■ **Instructions for the task**: Look for the line containing "Image 5: the box, seen along z, y and x." and the line containing "Image 3: Each" in the entries below. Copy those two and all lines between them exactly, leaving out pictures.

■ **Information supplied**:
_ _ _ _

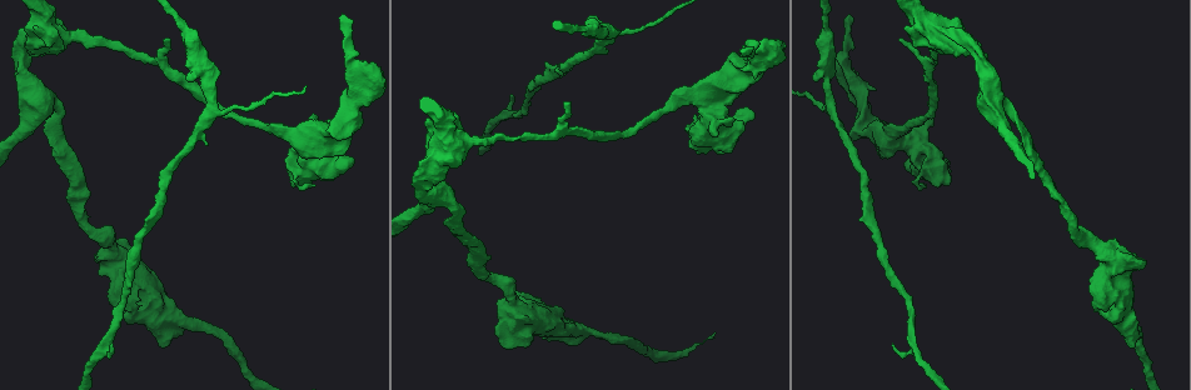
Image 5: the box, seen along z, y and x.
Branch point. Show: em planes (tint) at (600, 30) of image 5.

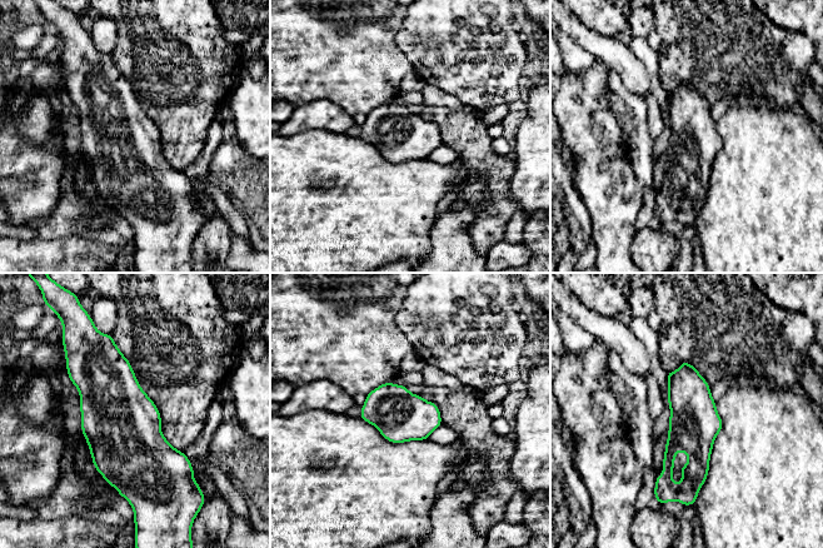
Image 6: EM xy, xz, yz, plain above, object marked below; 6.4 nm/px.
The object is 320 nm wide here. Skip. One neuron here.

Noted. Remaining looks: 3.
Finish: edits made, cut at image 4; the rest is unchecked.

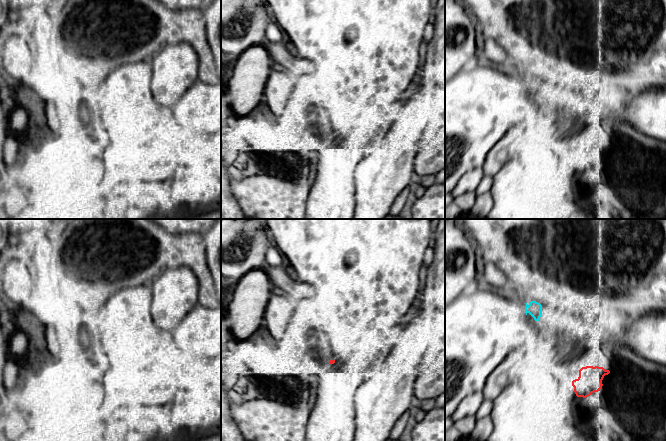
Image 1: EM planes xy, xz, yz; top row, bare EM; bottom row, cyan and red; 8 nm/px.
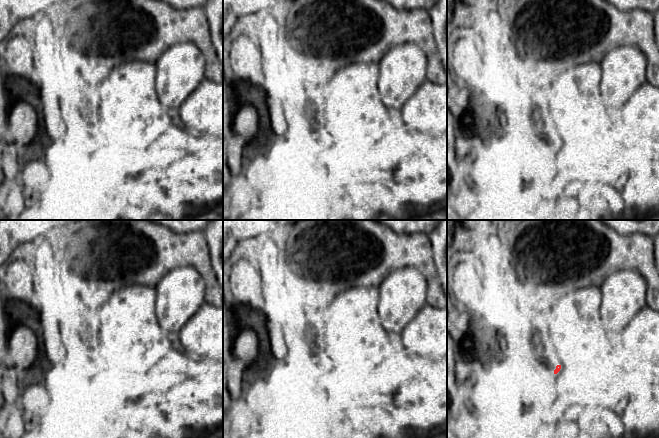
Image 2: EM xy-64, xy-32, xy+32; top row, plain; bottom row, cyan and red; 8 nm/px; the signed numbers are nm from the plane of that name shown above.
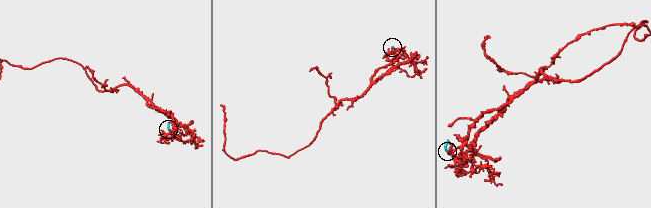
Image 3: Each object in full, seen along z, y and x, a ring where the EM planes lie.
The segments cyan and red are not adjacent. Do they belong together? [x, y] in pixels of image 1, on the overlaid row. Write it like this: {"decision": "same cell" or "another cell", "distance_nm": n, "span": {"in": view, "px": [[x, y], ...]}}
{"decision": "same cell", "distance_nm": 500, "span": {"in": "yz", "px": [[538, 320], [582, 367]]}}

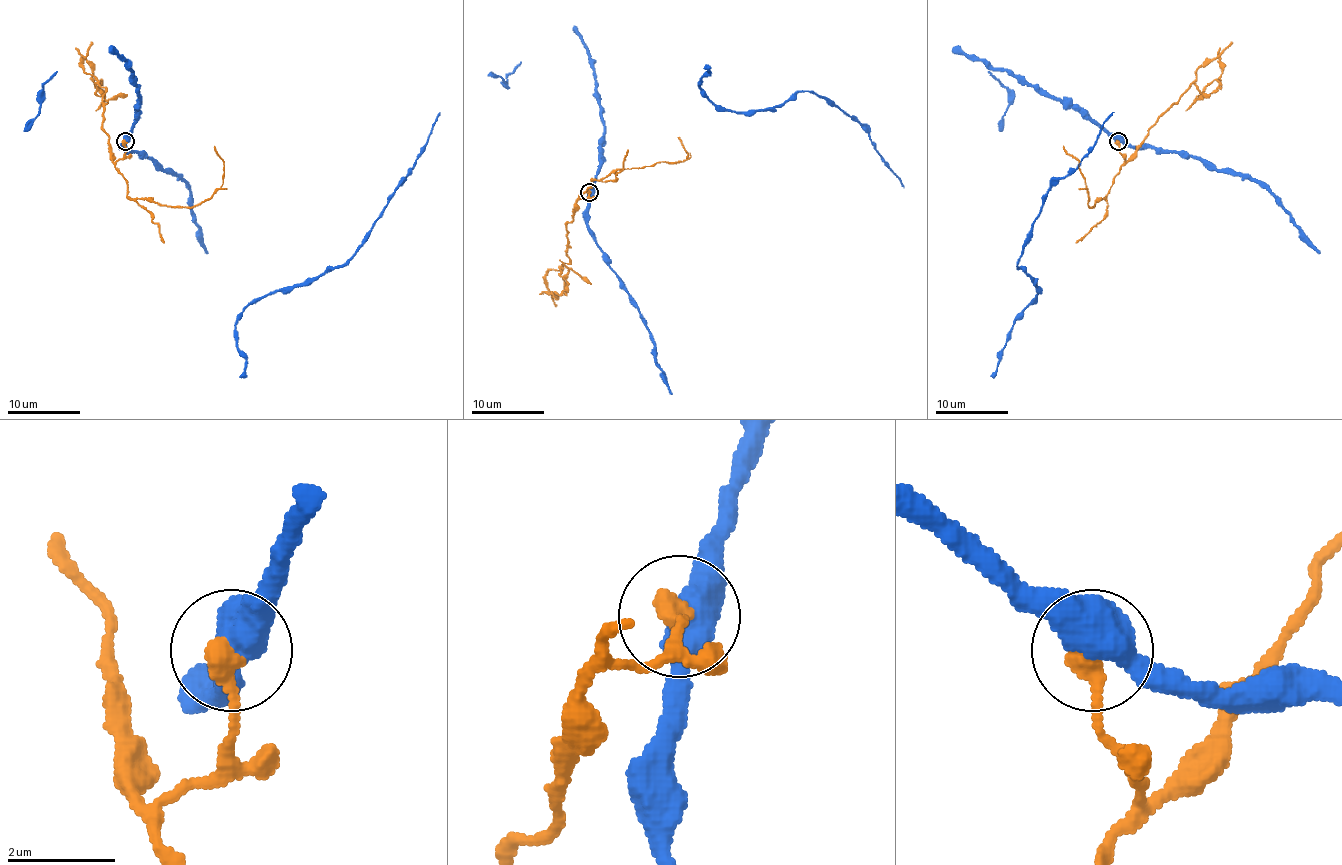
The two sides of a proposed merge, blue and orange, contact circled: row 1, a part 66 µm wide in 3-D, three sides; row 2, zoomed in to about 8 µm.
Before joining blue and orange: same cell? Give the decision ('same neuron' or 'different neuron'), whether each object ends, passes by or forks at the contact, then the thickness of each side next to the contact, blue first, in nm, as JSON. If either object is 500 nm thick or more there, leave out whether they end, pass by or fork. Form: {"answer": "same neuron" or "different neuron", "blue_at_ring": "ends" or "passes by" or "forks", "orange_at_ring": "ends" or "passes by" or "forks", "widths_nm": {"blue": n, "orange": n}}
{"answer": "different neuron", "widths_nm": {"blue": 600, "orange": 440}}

_ _ _ _

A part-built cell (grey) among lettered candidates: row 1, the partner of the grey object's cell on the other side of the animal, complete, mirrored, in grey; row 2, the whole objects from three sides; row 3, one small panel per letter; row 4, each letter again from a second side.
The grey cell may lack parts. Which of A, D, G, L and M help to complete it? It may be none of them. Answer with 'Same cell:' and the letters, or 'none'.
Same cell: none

_ _ _ _

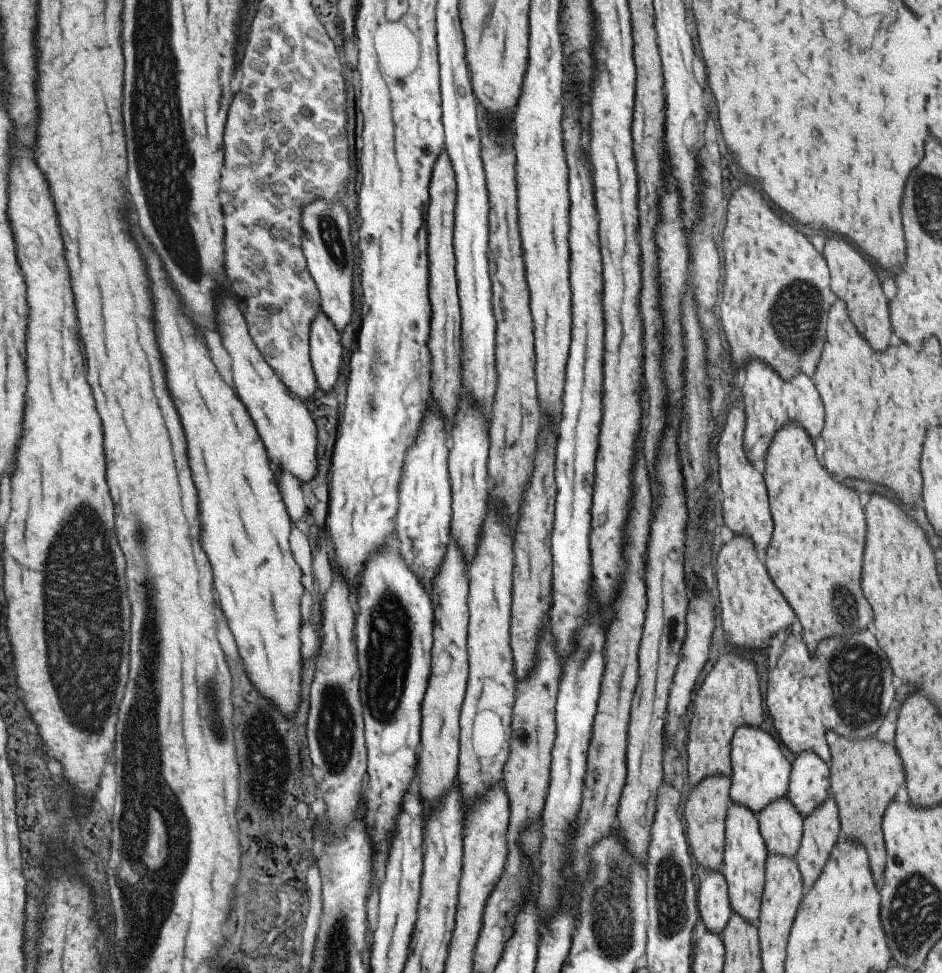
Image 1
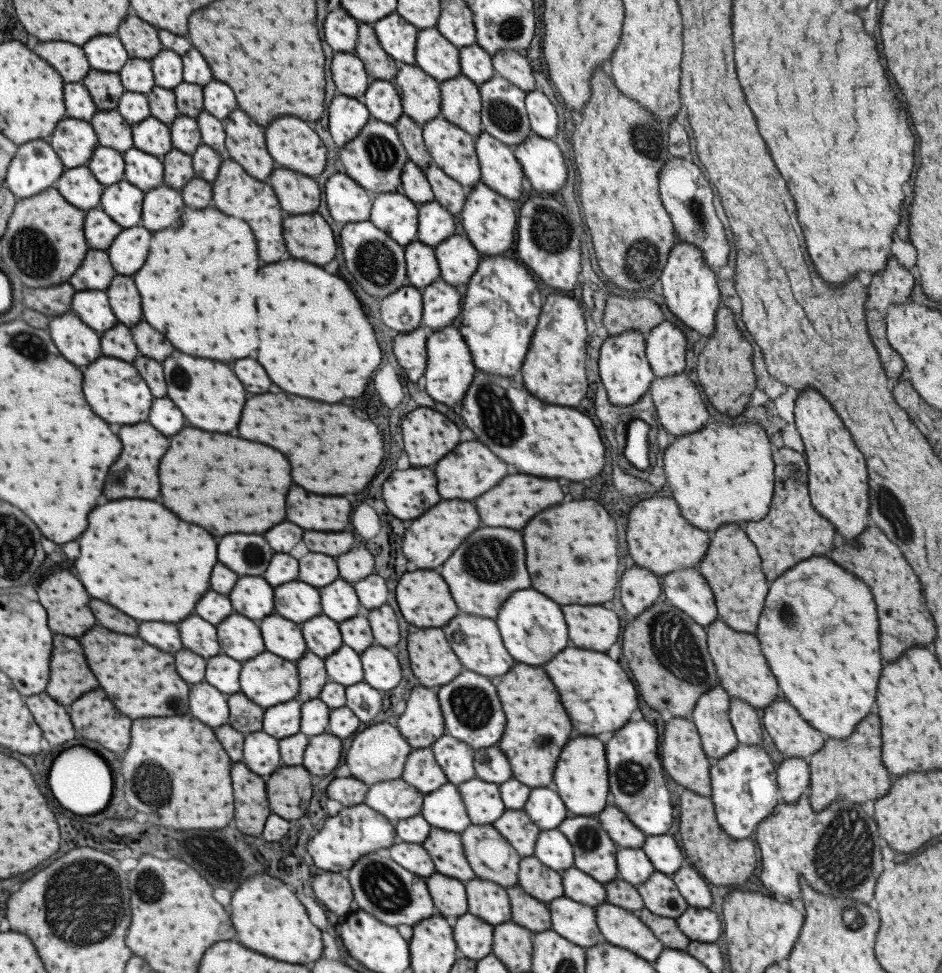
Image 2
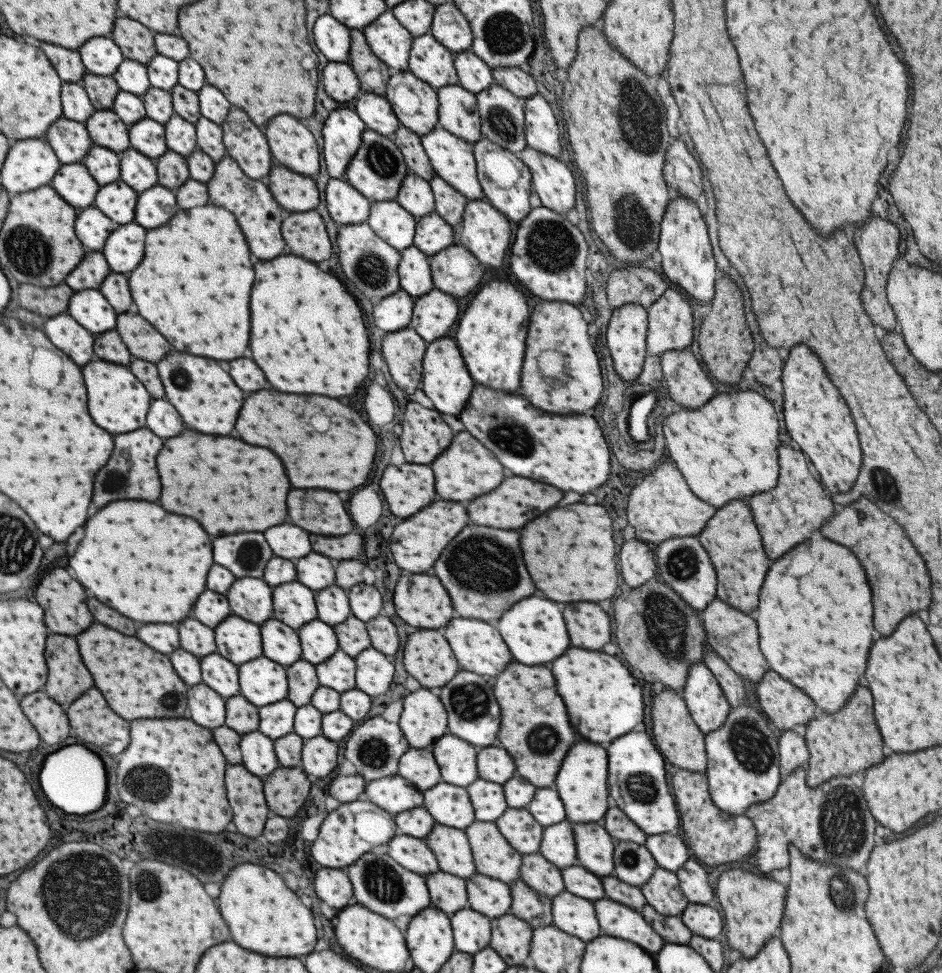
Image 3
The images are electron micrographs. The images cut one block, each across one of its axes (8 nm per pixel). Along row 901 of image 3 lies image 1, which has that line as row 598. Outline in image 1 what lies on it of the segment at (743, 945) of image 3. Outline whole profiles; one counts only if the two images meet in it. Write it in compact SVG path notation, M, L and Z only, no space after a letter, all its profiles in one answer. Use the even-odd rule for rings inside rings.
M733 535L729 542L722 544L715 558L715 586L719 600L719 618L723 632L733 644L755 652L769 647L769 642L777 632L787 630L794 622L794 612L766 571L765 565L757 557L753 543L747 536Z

_ _ _ _

■ **Your solution**:
Image 5: the box, seen along z, y and x.
Branch point. Show: em planes (tint) at (600, 30) of image 5.

Image 6: EM xy, xz, yz, plain above, object marked below; 6.4 nm/px.
The object is 320 nm wide here. Skip. One neuron here.

Noted. Remaining looks: 3.
Finish: edits made, cut at image 4; the rest is unchecked.

Image 1: EM planes xy, xz, yz; top row, bare EM; bottom row, cyan and red; 8 nm/px.
Image 2: EM xy-64, xy-32, xy+32; top row, plain; bottom row, cyan and red; 8 nm/px; the signed numbers are nm from the plane of that name shown above.
Image 3: Each object in full, seen along z, y and x, a ring where the EM planes lie.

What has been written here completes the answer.